Ramzi Ben Fradj du parti Ennahdha, élu des Etats-Unis d'Amérique et du reste de l'Europe, a concentré sa prestation sur la nécessité pour la Tunisie de préparer massivement les imams prédicateurs, « ces compétences sollicitées par les centres de recherches islamiques et les mosquées », regrettant que, pour l'heure, le terrain soit investi par les Marocains et les Egyptiens.
Ziad Lakhdar, député du Font populaire, a remercié le ministre pour le Coran offert aux parlementaires et traduit en langue française, mais « imprimé dans un pays responsable de la diffusion de l'islam radical ». Il a insisté pour sa part sur le maigre budget du ministère qui ne peut mettre en place des programmes sérieux et efficaces avec peu de moyens. Or, la responsabilité lui revient essentiellement de diffuser l'islam des lumières. Le vice-président de la commission a attiré l'attention du ministre sur le danger de collaborer avec des « associations dangereuses » que ce soit en Tunisie ou à l'étranger, « dont on connaît les ultimes objectifs ».
Le ministère s'ouvre sur son environnement
Si le ministre dans sa réponse a insisté sur la valeur et la portée de l'école tunisienne « des Makassed et «Achraia », il a précisé sans nommer personne, que la Tunisie est confrontée à plusieurs défis. Transcender les conflits idéologiques et partisans devient alors une nécessité. Prenant l'exemple d'un jeune extrémiste embrigadé en seulement une semaine, celui-ci requiert un travail assidu et une cure de déradicalisation d'un à trois mois, « sans qu'on soit parfaitement sûrs du résultat obtenu ». Il a également déroulé une série de difficultés auxquelles est confronté le ministère, à l'instar du fonctionnement archaïque de certains services ; 19 mille cadres de mosquée ne sont même pas listés sur un fichier numérique, « on utilise encore aujourd'hui le papier », ou encore la vétusté des établissements chargés de former les prédicateurs. Ce pour quoi, le ministère a été dans l'obligation de céder à « des associations financées par des pays étrangers un volet de la formation ».

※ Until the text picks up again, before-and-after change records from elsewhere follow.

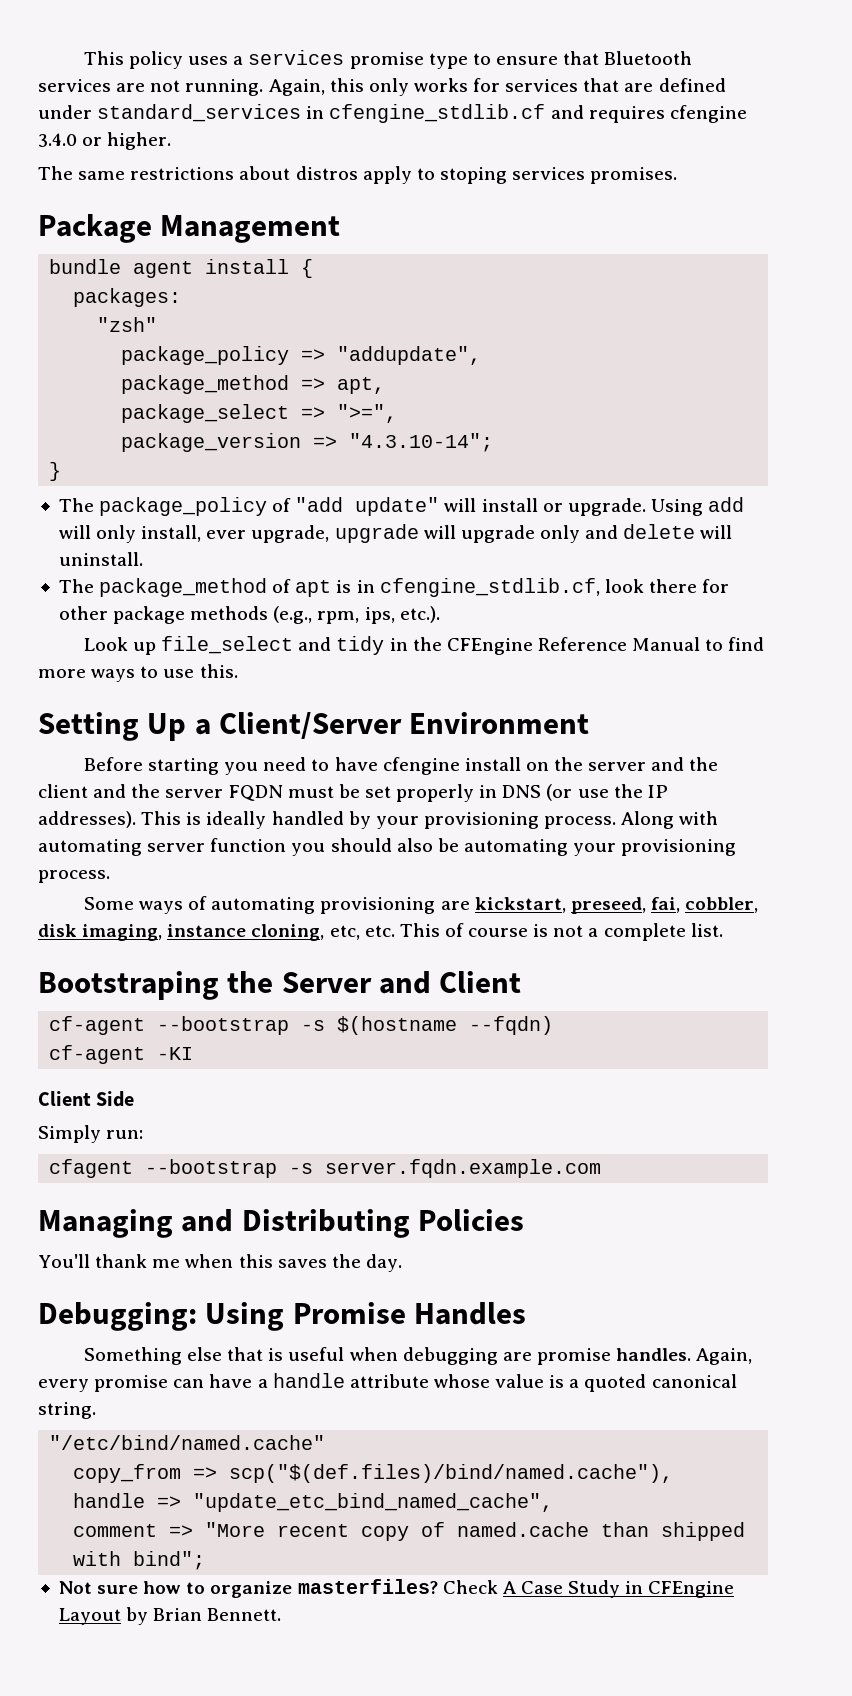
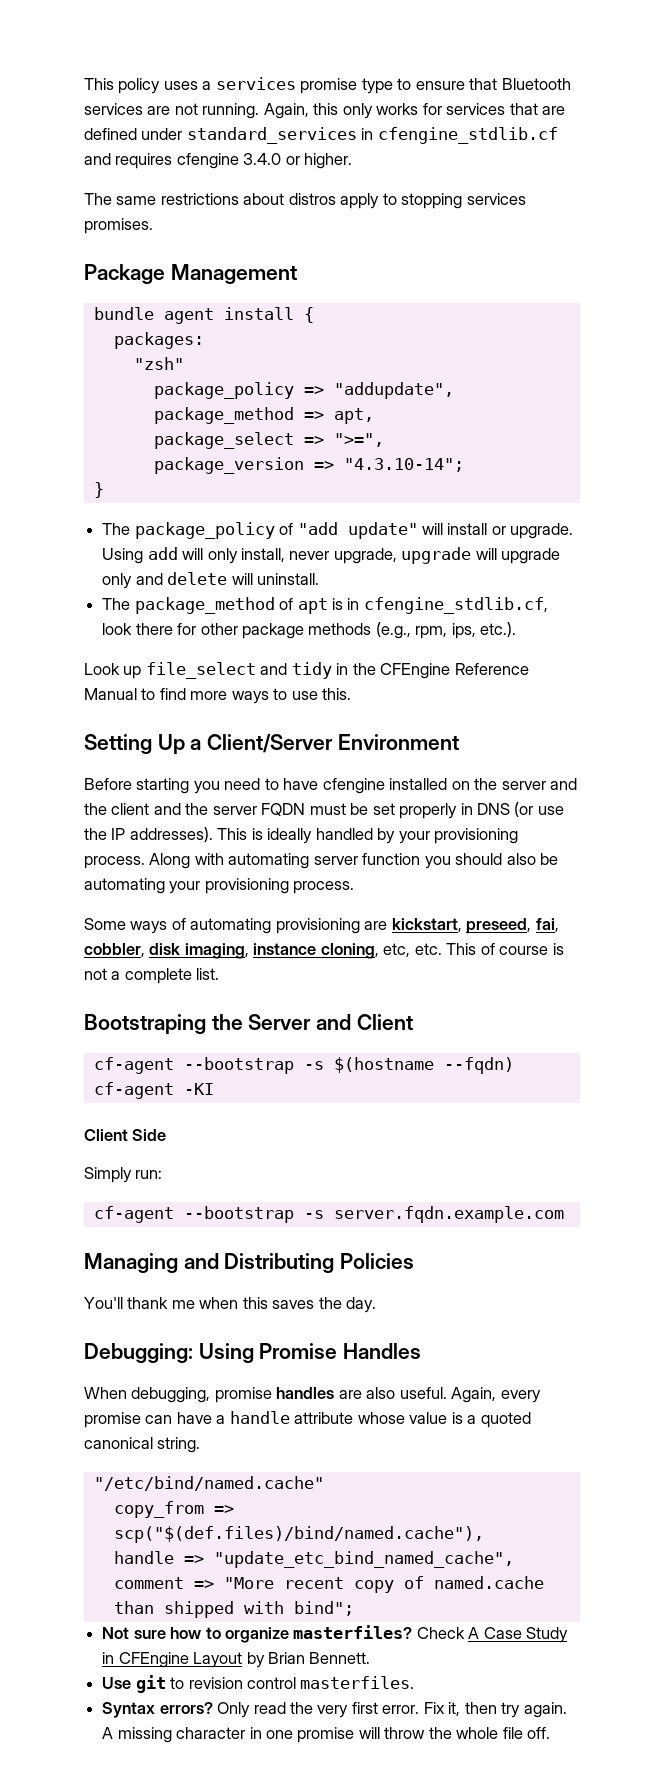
[439,167,507,184] stoping -> [401,193,463,209] stopping
[206,530,247,539] ever -> [289,551,330,560] never
[464,757,521,771] install -> [389,778,448,790] installed
[49,1159,134,1178] cfagent -> [93,1206,174,1223] cf-agent
[83,1347,692,1365] Something else that is useful when debugging are promise handles. -> [84,1387,447,1403] When debugging, promise handles are also useful.
(282, 1614) none -> [102,1675,415,1693] [102,1702,567,1718] [102,1727,551,1743] // Use git to revision control masterfiles. // Syntax errors? Only read the very first error. Fix it, then try again. A missing character in one promise will throw the whole file off.

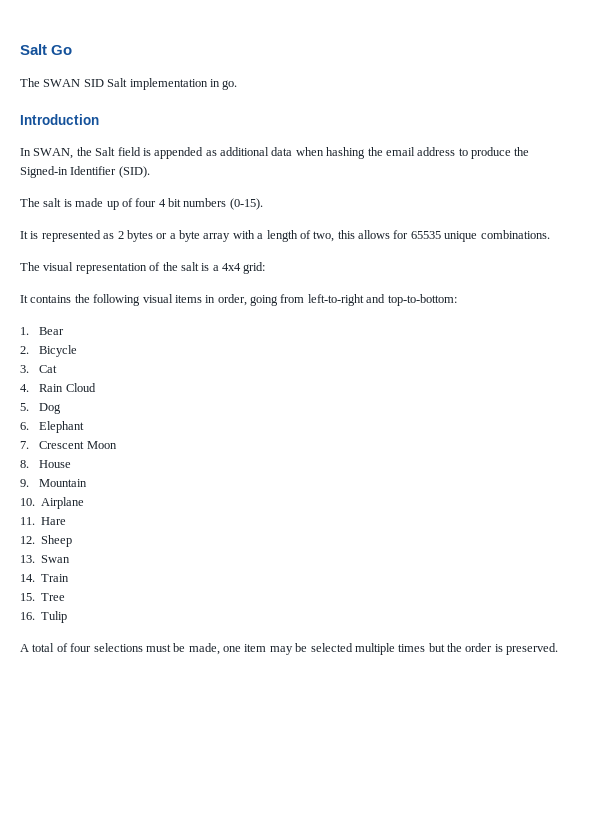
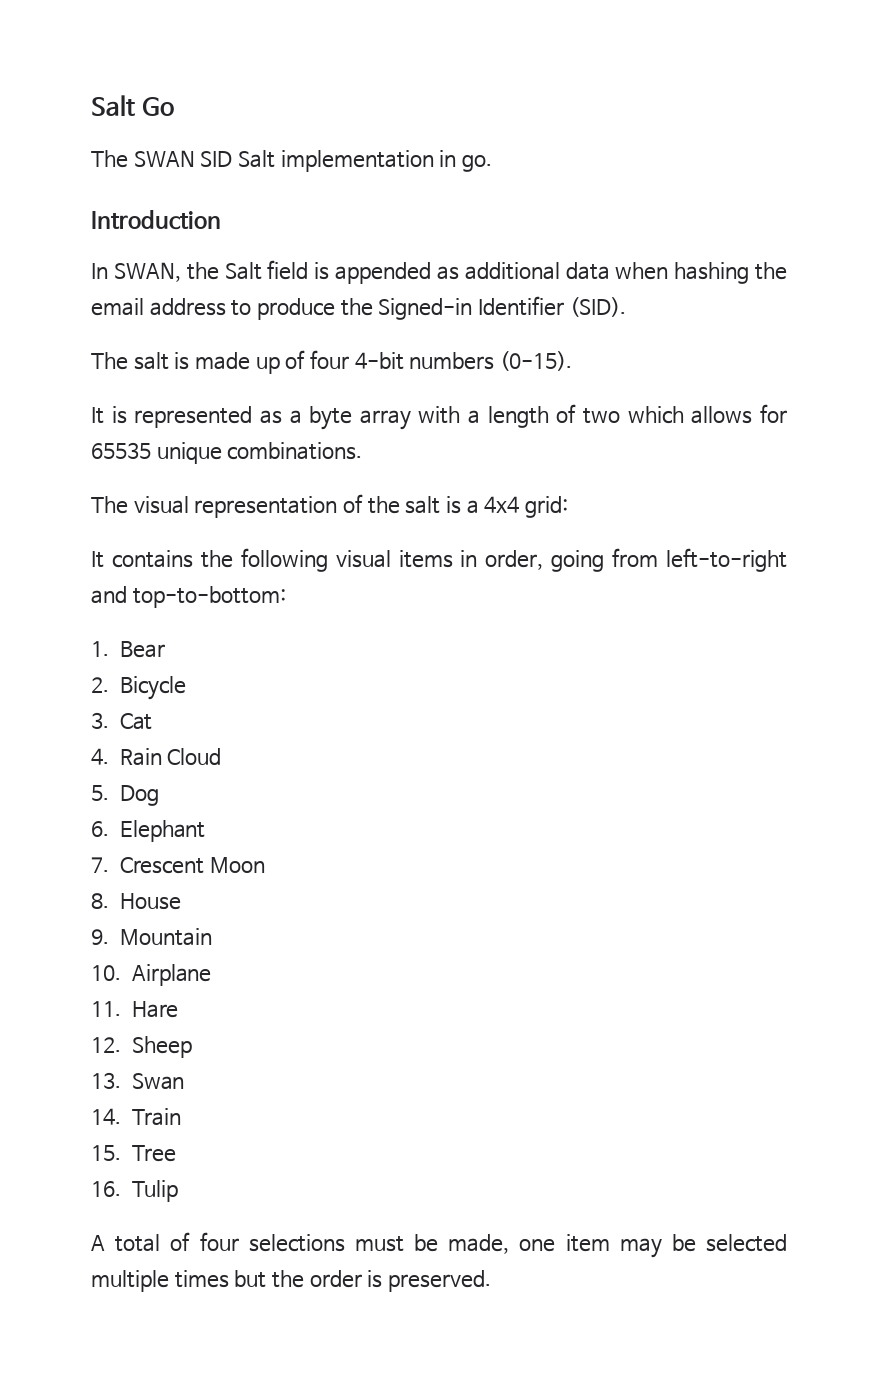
[158,198,181,207] 4 bit -> [354,352,404,370] 4-bit
[117,230,168,242] 2 bytes or -> (282, 417) none
[313,230,355,242] two, this -> [583,406,684,424] two which

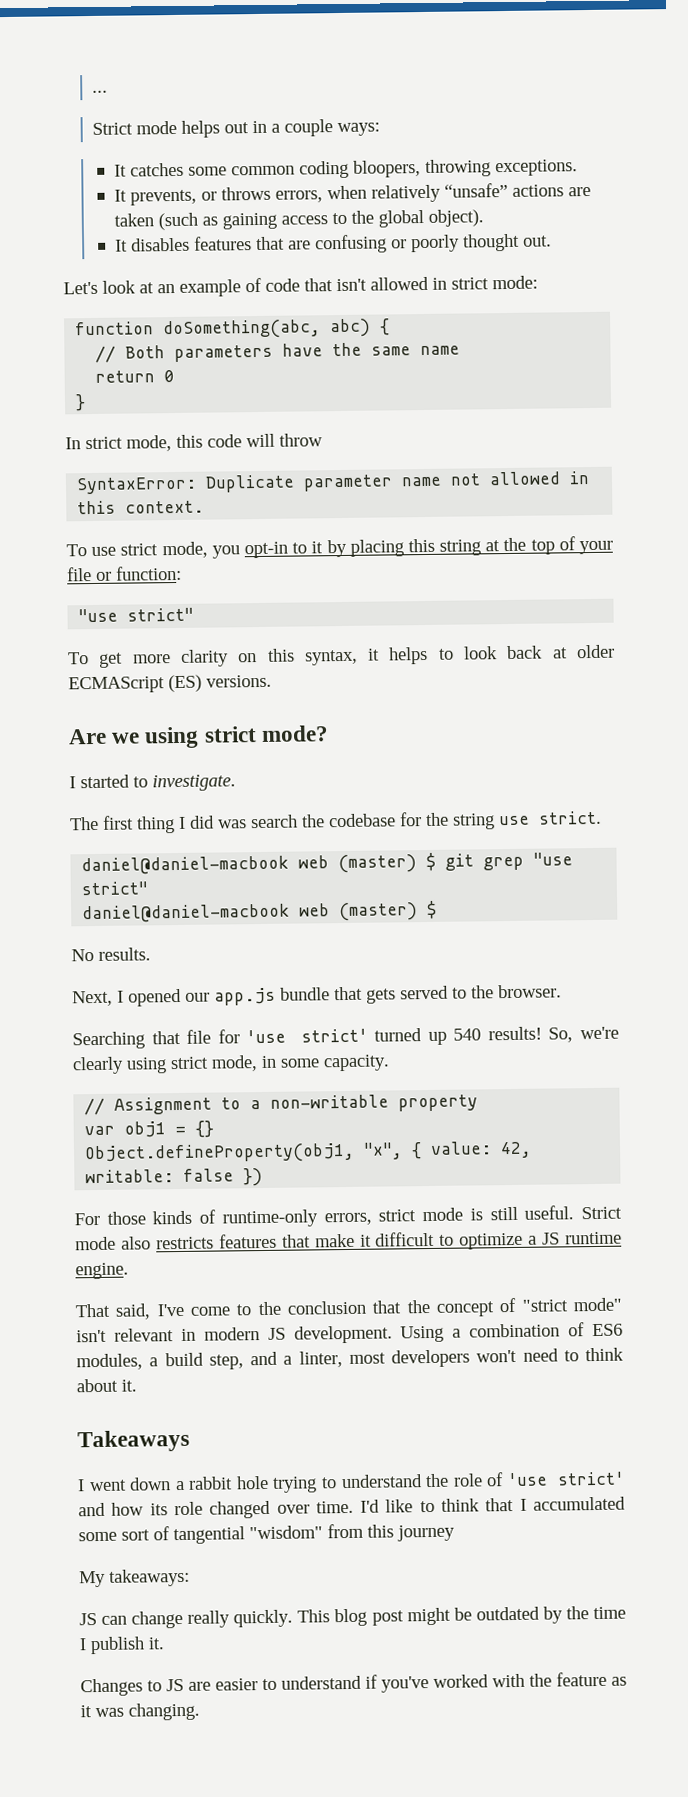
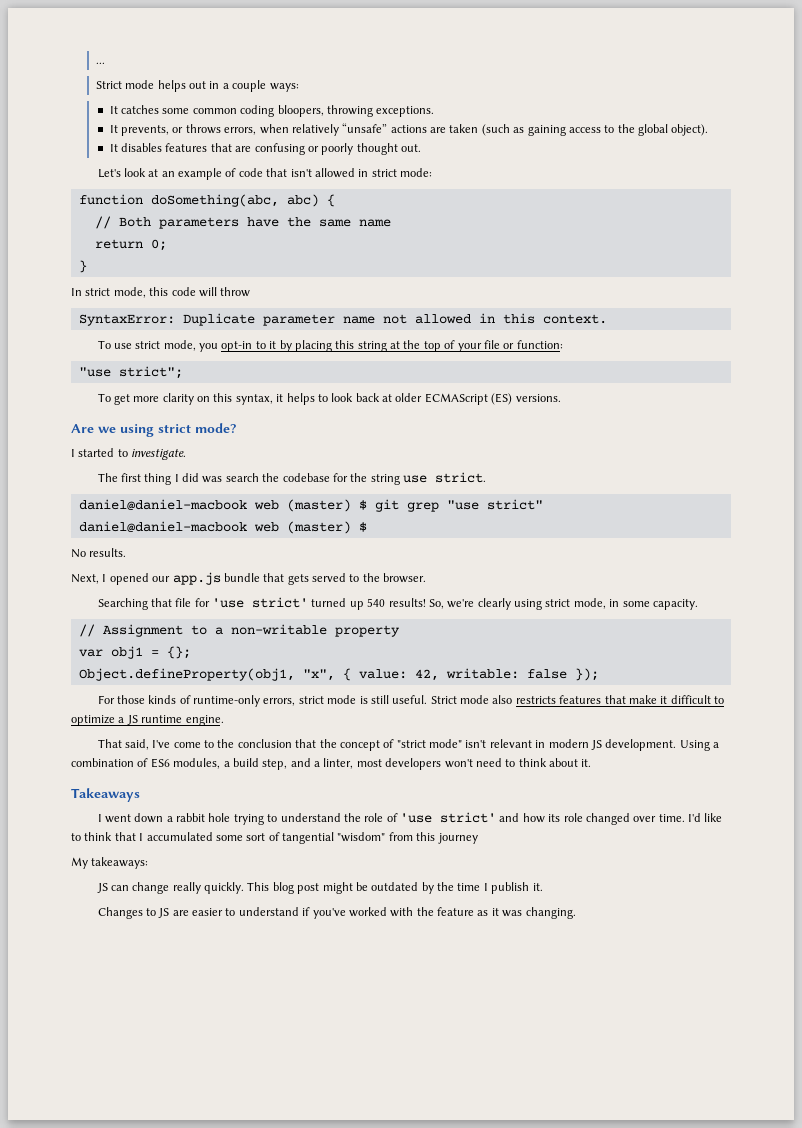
[164,369,176,383] 0 -> [150,239,167,251] 0;
[127,607,195,622] strict" -> [118,366,183,379] strict";
[195,1120,215,1138] {} -> [166,646,191,659] {};
[243,1167,264,1187] }) -> [574,668,599,681] });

Aussi étonnant que cela puisse paraître, le ministère ne dispose pas de cadre juridique non plus. Etant juriste, le ministre a placé dans l'ordre de ses priorités la mise en place des dispositifs juridiques. Effleurant seulement le dossier du hadj de cette année, on saura que 222 mille candidats ont été sélectionnés, seuls 10.347 d'entre eux feraient le pèlerinage, en plus des 230 membres de la délégation officielle, « c'est le quota de la Tunisie ». Parmi les propositions ministérielles, la désignation d'un attaché religieux dans certaines missions diplomatiques, puisque « ce sont eux qui sont en mesure de cerner les attentes de la communauté, ou encore ses points faibles et de les faire remonter au ministère ». En guise de conclusion, M. Adhoum fait valoir sa volonté d'ouvrir le ministère sur son environnement et les institutions du pays.